Dataset entries:
* * *

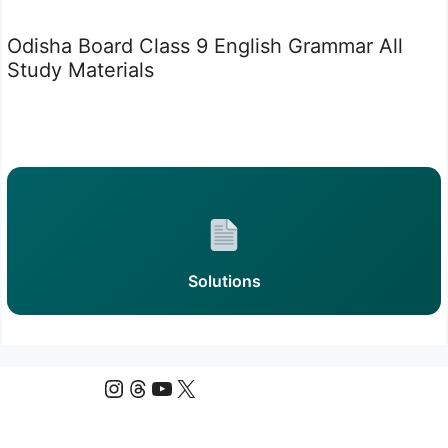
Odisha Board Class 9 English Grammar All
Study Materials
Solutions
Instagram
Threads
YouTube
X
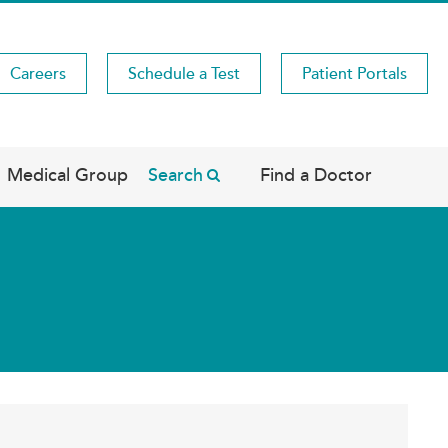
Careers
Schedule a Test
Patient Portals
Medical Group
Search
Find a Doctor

* * *

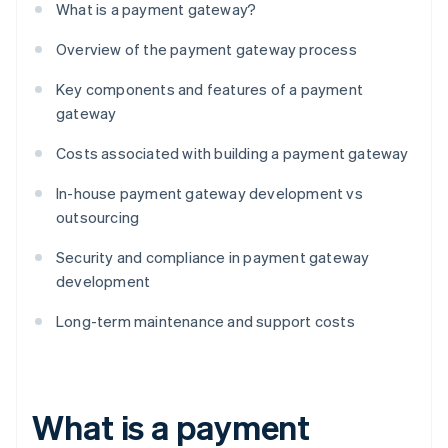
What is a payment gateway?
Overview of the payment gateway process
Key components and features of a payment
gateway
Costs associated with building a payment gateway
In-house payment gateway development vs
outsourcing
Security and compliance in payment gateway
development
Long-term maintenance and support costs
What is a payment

* * *

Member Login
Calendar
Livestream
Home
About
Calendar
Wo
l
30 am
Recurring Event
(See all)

* * *

Task:
Show every line of the data in which the word "gateway" appears.

Answer section:
What is a payment gateway?
Overview of the payment gateway process
gateway
Costs associated with building a payment gateway
In-house payment gateway development vs
Security and compliance in payment gateway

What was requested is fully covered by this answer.